Additionally, Section 410.426(d) is subject to the primary cause requirement of Section 410.426(a). See Castle v. Director, OWCP, 4 BLR 1-237 (1981); Childress v. Harman Mining Corp., 2 BLR 1-644 (1979). Also note that Section 410.426(d) merely establishes that pneumoconiosis is totally disabling; it does not establish the source or existence of pneumoconiosis. This must be done pursuant to Sections 410.416 and 410.414. Nevertheless, this regulation may be used to prove existence of a chronic respiratory or pulmonary impairment, and thus may aid in establishing existence of presumptive pneumoconiosis under Section 411(c)(4) of the Act, 30 U.S.C. §921(c)(4), and 20 C.F.R. §410.414(b). See Van Scyoc v. Director, OWCP, 2 BLR 1-875 (1980).

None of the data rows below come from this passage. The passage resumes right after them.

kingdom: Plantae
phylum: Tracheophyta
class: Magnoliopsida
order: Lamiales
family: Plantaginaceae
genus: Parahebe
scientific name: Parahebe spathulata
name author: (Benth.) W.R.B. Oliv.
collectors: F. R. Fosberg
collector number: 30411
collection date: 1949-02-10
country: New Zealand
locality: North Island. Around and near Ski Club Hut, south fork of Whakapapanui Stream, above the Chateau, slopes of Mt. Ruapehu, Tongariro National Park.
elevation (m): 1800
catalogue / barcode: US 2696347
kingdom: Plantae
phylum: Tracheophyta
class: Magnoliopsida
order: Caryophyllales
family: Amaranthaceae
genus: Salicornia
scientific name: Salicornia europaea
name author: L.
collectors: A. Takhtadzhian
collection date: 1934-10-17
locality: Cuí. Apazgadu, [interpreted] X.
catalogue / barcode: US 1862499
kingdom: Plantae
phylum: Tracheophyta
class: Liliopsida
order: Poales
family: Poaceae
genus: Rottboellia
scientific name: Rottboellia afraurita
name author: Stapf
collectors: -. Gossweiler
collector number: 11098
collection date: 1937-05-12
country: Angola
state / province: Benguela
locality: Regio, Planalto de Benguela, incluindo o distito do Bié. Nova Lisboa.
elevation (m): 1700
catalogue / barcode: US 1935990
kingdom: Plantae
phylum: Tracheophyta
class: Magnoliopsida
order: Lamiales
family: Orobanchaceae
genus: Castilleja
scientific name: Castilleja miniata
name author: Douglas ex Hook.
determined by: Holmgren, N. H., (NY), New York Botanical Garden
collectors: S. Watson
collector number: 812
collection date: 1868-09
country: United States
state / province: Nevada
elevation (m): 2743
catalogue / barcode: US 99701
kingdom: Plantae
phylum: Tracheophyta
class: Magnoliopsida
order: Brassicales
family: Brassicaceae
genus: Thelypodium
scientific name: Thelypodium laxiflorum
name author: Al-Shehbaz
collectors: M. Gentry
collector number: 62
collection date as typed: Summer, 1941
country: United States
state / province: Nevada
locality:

As noted above, Section 410.426(d) provides that the miner's pneumoconiosis may be deemed totally disabling if "other relevant evidence" establishes the existence of a chronic respiratory or pulmonary impairment that prevents him from engaging in his usual coal mine employment and comparable and gainful work. In Fletcher v. Central Appalachian Coal Co., 1 BLR 1-980 (1978), aff'd sub nom. Central Appalachian Coal Co. v. Director, OWCP, 679 F.2d 1086, 4 BLR 2-92 (4th Cir. 1982), however, the Board discussed claimant's burden of proof under this regulation and held that, as under Section 410.412, the claimant establishes a prima facie case of total respiratory disability if he establishes the existence of a chronic respiratory or pulmonary impairment which prevents the miner from engaging in his usual coal mine employment. The burden then shifts to the party opposing entitlement to show that the miner can nonetheless perform comparable and gainful work in the immediate area of his residence.